» **Source information**:

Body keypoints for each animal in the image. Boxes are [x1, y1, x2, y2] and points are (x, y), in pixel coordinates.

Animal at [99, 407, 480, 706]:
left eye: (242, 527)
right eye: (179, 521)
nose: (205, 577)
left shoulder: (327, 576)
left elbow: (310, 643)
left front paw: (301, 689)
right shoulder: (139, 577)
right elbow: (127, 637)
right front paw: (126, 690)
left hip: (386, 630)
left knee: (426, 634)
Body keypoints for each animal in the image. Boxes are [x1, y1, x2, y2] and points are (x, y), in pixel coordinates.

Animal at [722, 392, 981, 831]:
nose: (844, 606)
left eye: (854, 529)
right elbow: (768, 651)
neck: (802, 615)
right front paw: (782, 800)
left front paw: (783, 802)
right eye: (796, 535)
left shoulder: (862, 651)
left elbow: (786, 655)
---
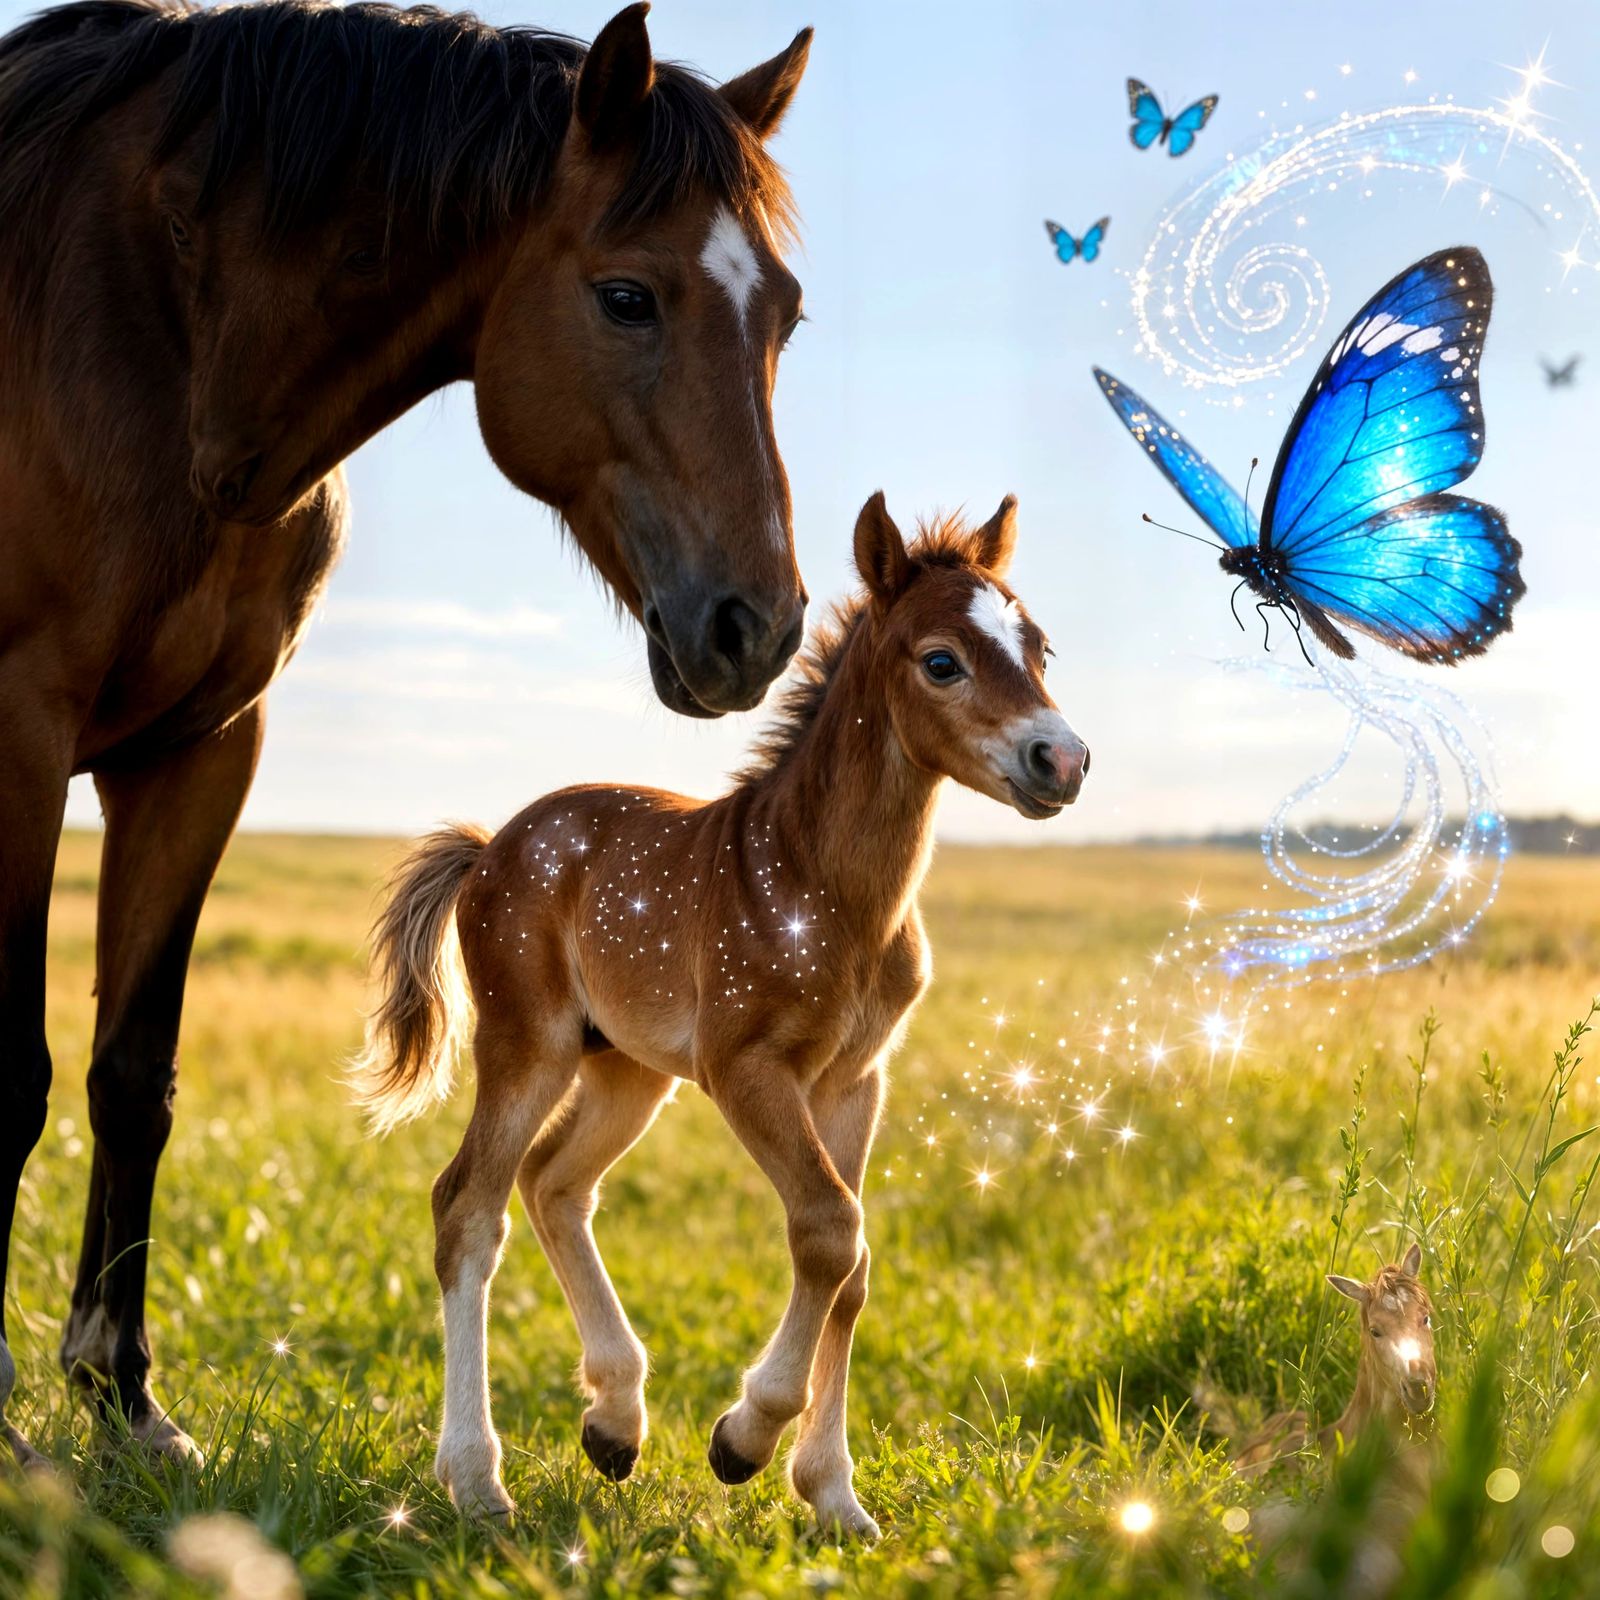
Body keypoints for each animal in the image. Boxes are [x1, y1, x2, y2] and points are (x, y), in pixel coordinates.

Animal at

» **What to do**: Look above for the line holding "nose: (844, 606)" and the line holding "left elbow: (786, 655)". Retype both, and every line between them, word for word and nothing else.

» **Exercise answer**:
nose: (844, 606)
left eye: (854, 529)
right elbow: (768, 651)
neck: (802, 615)
right front paw: (782, 800)
left front paw: (783, 802)
right eye: (796, 535)
left shoulder: (862, 651)
left elbow: (786, 655)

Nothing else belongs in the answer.